渇望-gentle heart-
それでも俺には仕事があって、だから顔には出さず、いつもみたくへらへら笑っていた。


つもりだった。



「オーナーさん、どうしたんだ?」


デスクに座ったまま宙を仰いでいると、野口さんに声を掛けられはっとした。


時計を見るともう、とうに閉店時間は過ぎ、従業員は誰もいない。



「あっ、いや、何でもないっす。」


「けど今日、ずっと様子が変だったろう?」


彼はそう言って、俺に缶コーヒーを手渡してくれた。


この人は、俺が悩んでいる風に見えるといつも、こうやって気遣ってくれる。


申し訳なくて、けれど顔を覆うようにして俺は、息を吐いた。



「百合と別れちゃいました。」


苦笑い混じりに言ったつもりだった。


けれど、その瞬間に野口さんはひどく驚いて、そして悲しい顔に変わってしまう。


だから笑っている俺の方が虚しくなった。



「そんな、嘘だろう?」


「本当っすよ、残念ながら。
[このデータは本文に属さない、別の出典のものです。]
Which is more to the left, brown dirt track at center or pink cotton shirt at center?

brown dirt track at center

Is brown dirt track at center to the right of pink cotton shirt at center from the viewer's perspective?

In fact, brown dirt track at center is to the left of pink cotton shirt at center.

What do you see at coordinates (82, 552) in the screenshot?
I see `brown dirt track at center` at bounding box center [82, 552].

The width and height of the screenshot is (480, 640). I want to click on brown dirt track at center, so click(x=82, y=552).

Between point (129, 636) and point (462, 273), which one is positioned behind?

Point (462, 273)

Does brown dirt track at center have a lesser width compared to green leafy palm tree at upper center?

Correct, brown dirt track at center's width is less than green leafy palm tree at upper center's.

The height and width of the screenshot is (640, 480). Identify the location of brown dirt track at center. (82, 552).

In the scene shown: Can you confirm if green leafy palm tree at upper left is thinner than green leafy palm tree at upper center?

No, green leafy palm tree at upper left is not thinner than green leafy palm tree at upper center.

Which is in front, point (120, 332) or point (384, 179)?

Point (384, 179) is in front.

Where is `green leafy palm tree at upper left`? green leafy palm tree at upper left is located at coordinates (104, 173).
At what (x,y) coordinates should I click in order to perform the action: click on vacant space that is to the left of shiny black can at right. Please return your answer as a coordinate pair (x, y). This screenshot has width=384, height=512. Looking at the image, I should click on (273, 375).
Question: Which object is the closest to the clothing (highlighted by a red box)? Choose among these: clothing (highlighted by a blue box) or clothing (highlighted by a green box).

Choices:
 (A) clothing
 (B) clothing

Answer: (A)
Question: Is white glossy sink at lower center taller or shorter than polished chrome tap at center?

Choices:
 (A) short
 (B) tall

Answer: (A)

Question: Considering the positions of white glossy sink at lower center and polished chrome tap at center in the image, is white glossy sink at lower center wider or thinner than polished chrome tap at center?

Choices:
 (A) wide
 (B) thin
」


俺は吐露するように漏らしてしまう。



「百合に辛い思いさせないって決めてたのに、俺、結局何もしてやれなくて。
挙句、アイツに謝らせちゃって、ホント最低っすよね。」


きっと俺は、誰かに聞いてほしかっただけなのかもしれないけれど。


野口さんに対しても、俺は無意識のうちに父親の影を探しているのかもしれない。



「俺、何か百合がいなくなるって考えられなくて。」


だから家に帰る気にはなれないんだ。


息を吐いてみれば、途端に緩みそうになる涙腺を堪えることに必死だった。